» **What to do**
When a line below contains the word "Redaktion", copy that line.

** Input follows **

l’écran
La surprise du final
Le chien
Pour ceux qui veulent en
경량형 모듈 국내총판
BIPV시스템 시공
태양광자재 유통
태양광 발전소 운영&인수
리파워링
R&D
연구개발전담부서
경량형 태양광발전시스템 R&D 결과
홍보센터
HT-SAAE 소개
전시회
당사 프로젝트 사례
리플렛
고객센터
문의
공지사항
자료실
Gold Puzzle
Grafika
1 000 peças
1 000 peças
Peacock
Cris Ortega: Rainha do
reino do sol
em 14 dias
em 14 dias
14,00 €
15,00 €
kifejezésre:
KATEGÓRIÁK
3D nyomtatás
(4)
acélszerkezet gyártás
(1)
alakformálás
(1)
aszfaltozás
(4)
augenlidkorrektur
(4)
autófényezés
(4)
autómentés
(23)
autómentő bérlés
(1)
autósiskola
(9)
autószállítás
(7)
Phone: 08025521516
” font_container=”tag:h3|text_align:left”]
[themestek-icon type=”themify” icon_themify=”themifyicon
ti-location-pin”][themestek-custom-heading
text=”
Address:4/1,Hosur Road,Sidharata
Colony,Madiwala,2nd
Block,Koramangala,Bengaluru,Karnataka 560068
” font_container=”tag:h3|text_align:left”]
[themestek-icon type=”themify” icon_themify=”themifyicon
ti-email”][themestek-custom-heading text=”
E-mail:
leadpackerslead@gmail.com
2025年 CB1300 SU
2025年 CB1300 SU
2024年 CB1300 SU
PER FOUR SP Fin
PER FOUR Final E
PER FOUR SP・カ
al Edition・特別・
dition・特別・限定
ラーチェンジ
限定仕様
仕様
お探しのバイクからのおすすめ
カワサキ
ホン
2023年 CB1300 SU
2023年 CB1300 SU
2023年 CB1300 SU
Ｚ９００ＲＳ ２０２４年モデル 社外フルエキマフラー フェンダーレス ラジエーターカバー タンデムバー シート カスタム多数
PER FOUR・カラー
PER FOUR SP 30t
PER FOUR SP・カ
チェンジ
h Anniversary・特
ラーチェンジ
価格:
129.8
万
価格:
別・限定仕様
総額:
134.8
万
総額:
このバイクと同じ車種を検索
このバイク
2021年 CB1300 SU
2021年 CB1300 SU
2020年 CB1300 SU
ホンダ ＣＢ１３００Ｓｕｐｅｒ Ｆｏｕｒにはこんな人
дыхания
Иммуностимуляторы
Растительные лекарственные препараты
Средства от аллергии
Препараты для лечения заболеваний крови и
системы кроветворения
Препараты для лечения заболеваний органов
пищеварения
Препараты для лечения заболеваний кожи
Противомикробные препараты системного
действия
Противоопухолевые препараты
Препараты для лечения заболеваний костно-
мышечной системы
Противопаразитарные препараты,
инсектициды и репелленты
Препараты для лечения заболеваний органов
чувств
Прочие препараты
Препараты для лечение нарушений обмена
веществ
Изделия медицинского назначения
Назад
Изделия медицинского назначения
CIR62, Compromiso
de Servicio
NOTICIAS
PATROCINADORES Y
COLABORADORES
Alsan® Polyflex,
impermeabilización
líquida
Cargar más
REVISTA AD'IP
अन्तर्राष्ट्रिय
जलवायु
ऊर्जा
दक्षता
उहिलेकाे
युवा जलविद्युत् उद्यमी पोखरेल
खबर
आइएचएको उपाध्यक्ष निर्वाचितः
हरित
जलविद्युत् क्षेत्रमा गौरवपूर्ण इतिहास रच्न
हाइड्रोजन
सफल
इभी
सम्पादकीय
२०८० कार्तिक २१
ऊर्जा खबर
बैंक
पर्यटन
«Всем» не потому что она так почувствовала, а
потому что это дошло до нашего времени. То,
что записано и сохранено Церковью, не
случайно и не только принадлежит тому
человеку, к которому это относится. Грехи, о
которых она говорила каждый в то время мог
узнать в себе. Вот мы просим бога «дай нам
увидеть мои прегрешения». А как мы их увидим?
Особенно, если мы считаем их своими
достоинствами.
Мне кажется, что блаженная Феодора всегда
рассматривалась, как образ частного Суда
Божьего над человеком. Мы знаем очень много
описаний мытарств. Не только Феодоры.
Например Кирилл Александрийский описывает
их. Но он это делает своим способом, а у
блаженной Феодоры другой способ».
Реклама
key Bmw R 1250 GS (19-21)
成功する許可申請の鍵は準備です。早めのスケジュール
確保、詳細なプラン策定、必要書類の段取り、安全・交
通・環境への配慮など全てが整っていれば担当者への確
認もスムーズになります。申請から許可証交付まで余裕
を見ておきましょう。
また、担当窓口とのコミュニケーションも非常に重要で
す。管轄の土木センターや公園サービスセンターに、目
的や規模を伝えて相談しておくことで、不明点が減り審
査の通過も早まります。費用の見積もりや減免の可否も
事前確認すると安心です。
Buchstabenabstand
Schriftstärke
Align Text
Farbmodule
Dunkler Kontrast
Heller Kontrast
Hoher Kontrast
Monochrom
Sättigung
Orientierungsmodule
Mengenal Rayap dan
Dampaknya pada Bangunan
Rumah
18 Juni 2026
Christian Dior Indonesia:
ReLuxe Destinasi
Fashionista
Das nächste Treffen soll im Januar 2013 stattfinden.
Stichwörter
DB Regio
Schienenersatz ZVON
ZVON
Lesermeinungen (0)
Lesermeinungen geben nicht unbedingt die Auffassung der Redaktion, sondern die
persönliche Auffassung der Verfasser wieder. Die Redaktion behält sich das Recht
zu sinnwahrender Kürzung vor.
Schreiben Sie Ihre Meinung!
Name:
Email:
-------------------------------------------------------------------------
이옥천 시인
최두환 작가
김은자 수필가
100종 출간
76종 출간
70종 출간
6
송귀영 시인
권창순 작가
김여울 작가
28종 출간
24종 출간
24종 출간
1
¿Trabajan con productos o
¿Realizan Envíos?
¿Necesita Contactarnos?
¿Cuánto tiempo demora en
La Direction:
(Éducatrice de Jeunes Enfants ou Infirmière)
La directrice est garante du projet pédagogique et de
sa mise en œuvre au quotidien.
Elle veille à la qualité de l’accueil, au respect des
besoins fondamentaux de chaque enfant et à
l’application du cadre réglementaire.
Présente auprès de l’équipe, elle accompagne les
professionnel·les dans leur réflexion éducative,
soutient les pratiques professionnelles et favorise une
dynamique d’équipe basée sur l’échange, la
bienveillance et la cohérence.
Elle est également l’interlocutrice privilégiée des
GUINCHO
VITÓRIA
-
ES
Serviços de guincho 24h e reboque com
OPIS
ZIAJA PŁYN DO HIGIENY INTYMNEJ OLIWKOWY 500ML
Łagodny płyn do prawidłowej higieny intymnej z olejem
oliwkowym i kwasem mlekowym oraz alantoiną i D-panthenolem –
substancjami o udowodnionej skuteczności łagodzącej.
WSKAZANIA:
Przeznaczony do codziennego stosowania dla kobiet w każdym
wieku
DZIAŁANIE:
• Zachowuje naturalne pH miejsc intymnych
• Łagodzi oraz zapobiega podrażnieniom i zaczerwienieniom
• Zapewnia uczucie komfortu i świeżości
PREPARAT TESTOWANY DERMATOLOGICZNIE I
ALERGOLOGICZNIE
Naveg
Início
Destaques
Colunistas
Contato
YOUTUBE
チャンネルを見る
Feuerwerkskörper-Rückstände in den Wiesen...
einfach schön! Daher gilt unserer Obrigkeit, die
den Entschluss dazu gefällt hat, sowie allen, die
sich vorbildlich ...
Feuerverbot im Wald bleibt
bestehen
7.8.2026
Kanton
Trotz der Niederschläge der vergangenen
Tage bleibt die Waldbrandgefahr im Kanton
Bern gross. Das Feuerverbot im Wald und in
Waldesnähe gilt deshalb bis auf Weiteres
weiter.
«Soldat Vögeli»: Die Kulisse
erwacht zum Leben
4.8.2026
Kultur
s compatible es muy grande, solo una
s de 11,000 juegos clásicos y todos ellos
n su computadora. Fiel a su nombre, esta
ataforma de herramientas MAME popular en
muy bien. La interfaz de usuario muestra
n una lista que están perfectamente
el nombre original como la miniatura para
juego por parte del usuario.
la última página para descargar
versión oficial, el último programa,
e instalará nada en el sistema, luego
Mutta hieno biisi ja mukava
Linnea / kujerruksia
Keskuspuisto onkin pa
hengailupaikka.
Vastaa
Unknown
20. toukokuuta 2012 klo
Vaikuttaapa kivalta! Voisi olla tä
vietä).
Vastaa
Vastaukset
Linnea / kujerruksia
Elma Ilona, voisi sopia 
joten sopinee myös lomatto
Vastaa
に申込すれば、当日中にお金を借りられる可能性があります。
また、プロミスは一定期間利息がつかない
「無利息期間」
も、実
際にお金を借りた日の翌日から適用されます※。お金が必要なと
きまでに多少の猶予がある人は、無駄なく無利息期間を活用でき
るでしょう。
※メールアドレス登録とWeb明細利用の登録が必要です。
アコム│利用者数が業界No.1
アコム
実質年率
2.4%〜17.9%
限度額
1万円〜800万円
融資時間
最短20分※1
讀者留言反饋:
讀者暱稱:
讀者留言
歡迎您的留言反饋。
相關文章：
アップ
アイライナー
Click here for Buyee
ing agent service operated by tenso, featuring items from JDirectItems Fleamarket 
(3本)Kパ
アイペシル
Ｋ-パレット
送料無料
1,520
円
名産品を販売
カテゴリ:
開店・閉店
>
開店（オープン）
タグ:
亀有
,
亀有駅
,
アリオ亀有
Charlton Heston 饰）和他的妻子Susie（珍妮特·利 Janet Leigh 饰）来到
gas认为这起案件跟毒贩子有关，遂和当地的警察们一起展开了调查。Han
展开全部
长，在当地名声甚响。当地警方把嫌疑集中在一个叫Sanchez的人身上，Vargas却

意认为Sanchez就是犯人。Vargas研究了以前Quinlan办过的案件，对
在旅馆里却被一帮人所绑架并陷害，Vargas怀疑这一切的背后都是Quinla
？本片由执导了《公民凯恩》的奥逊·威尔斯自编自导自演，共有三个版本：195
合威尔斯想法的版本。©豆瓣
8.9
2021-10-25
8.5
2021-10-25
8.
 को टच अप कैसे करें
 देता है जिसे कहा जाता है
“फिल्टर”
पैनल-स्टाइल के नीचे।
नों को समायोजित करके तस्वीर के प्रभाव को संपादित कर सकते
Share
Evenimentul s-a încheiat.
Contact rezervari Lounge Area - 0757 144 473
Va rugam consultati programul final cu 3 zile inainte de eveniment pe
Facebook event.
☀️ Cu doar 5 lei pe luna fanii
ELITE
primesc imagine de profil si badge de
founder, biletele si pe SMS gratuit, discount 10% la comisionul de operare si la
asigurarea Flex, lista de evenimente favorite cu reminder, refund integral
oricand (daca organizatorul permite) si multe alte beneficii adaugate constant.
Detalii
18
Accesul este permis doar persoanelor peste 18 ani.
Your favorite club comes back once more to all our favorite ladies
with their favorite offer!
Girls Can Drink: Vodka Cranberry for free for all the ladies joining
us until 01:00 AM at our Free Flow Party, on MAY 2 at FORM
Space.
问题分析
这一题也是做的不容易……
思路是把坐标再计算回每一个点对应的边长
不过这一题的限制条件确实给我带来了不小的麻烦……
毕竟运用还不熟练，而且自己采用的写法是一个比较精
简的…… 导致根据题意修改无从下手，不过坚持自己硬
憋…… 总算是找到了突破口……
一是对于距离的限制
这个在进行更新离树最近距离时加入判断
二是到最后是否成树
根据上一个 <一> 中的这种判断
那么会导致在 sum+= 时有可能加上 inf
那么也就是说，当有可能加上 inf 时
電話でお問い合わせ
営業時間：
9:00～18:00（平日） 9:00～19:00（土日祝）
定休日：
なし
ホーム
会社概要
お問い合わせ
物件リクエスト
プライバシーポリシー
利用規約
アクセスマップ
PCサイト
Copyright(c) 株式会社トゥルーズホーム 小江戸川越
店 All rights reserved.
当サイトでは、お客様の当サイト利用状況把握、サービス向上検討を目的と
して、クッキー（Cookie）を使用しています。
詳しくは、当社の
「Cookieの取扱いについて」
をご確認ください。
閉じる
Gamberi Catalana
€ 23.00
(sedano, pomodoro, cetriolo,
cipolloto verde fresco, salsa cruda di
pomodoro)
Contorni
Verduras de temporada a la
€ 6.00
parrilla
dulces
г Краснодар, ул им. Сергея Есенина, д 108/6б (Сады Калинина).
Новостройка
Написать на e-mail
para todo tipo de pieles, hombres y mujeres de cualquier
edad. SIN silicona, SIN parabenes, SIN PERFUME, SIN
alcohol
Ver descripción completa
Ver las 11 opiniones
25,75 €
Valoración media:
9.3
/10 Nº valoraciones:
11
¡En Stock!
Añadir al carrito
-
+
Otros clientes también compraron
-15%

** End of Input **

» **Completed exercise**
Lesermeinungen geben nicht unbedingt die Auffassung der Redaktion, sondern die
persönliche Auffassung der Verfasser wieder. Die Redaktion behält sich das Recht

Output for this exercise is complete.